*Document section:*
———
Sunday, October 3, 2010
Lakers enjoy 'Premier' day in London NOTE: Our colleague Dave McMenamin is with the Lakers in Europe. Here's his latest update:
LONDON -- Ever since Kobe Bryant was a little kid growing up in Italy, he dreamed of doing what he and a handful of his Lakers teammates did Sunday.
“I used to go to Serie A games all the time and I wanted to go watch a Premier League game and my mother never let me go,” Bryant said. “At the time I wanted to watch Liverpool and teams like that and she was like, ‘No.’ So now, to finally have the opportunity, 20-something years later, to go watch a Premier match is exciting.”
Bryant and his teammates sat in the Millennium Suites at Stamford Bridge stadium to see Chelsea beat their longtime London rival Arsenal, 2-0, thanks to goals by Didier Drogba and Alex for the Blues.
It was arranged for the Lakers to meet up with the Chelsea players after the game. It is unknown whether Bryant boasted to Drogba about beating his close friend, Kevin Garnett, in the NBA Finals.
Bryant shared the story in July at his basketball academy in Santa Barbara of how he used to go to a playground in Italy to play basketball but often times there were goals set up on the outdoor court and so he would play soccer until all the children got tired, then moved the goals away and played hoops.
“It’s fun to play,” Bryant said. “It’s like basketball in many ways. It’s just a team sport with constant movement and we get a chance to see two of the best [in Chelsea and Arsenal].
“You learn [about basketball by watching soccer] -- ball movement, spacing, things like that -- but ultimately, it’s just for the fun of it.”
Four Lakers -- Bryant, Pau Gasol, Andrew Bynum and Luke Walton --made separate trips to South Africa this summer to attend the World Cup and Gasol knows several of the players on Spain’s winning team personally.
“It’s a sport that I’m very familiar with,” Gasol said. “I grew up watching it since I was very young and played it too. I have an appreciation for it.
Like Bryant, Gasol had never been to a Premier League game before Sunday.
The passion for the sport has rubbed off on other players in the locker room.
———
*Requirement:*
Reproduce word for word the part of the Lakers article starting with "Bryant and his" and going on through "Chelsea and Arsenal].". The records that come next are separate material with no connection to the article.

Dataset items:
———
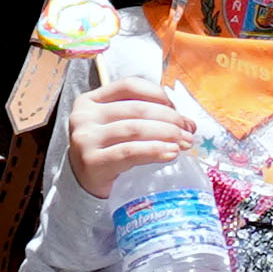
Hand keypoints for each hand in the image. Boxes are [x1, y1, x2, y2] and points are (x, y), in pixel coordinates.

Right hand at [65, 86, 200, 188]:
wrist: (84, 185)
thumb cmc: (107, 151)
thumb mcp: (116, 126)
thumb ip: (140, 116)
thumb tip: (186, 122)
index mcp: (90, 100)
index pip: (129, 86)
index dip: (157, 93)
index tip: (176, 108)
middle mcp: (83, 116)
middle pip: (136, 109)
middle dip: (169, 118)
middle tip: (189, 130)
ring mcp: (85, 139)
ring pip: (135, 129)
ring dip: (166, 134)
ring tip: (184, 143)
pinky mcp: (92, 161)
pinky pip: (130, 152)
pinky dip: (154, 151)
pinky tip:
———
*Exercise solution:*
Bryant and his teammates sat in the Millennium Suites at Stamford Bridge stadium to see Chelsea beat their longtime London rival Arsenal, 2-0, thanks to goals by Didier Drogba and Alex for the Blues.
It was arranged for the Lakers to meet up with the Chelsea players after the game. It is unknown whether Bryant boasted to Drogba about beating his close friend, Kevin Garnett, in the NBA Finals.
Bryant shared the story in July at his basketball academy in Santa Barbara of how he used to go to a playground in Italy to play basketball but often times there were goals set up on the outdoor court and so he would play soccer until all the children got tired, then moved the goals away and played hoops.
“It’s fun to play,” Bryant said. “It’s like basketball in many ways. It’s just a team sport with constant movement and we get a chance to see two of the best [in Chelsea and Arsenal].